▶ **Dataset**:
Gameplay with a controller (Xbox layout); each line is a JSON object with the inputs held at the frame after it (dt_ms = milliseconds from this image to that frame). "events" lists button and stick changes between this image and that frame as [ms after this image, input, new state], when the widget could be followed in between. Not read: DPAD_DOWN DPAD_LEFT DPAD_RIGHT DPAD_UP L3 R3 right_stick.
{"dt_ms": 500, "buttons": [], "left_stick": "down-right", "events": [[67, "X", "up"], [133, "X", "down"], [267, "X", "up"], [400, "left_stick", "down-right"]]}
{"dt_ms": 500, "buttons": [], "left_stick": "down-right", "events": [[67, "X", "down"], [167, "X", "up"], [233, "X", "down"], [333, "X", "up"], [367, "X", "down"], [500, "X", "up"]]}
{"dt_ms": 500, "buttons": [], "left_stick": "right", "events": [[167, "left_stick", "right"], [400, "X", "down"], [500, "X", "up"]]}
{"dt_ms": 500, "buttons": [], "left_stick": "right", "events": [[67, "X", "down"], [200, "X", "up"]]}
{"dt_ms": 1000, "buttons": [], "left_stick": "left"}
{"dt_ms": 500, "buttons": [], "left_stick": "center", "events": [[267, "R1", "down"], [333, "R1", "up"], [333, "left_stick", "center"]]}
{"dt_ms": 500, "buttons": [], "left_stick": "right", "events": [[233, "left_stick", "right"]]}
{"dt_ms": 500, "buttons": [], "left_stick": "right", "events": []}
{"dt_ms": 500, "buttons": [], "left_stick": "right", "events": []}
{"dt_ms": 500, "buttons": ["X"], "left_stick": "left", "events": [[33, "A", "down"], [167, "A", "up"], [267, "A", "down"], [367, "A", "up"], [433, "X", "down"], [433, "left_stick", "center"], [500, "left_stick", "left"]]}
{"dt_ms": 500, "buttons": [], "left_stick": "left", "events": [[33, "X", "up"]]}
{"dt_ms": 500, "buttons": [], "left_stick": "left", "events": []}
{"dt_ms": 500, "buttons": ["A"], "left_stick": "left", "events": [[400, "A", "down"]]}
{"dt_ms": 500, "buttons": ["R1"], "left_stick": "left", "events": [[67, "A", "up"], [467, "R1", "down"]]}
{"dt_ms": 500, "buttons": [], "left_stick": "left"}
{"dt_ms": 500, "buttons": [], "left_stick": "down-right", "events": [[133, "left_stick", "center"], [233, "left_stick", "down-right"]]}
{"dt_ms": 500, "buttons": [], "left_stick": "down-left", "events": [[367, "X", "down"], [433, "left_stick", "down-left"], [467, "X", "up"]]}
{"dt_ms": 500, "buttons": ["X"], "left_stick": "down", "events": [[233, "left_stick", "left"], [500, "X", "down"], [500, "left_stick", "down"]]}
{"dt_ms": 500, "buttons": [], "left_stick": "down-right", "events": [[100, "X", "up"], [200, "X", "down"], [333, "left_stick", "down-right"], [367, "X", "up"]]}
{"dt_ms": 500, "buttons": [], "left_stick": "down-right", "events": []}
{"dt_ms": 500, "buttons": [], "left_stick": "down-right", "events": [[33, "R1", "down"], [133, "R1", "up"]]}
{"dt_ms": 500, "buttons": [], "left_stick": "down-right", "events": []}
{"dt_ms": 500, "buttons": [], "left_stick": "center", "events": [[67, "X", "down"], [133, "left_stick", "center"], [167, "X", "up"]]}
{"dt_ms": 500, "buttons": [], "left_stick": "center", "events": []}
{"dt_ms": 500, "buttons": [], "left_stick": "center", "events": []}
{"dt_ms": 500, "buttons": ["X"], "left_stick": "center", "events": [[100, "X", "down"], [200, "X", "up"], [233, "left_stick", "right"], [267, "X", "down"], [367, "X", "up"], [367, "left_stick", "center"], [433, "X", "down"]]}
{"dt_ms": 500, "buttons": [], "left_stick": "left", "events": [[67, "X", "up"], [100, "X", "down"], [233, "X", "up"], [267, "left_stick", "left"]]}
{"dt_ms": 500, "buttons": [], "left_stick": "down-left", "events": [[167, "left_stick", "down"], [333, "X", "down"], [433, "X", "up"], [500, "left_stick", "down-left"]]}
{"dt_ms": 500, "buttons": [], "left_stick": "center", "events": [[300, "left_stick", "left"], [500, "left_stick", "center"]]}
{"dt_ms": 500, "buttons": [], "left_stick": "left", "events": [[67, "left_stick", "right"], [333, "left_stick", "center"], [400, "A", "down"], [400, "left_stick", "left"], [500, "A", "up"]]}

▶ **What the task requires**: A bare number is expected: how many lines above contain the word "center"?

▶ **Solution to this task**: 9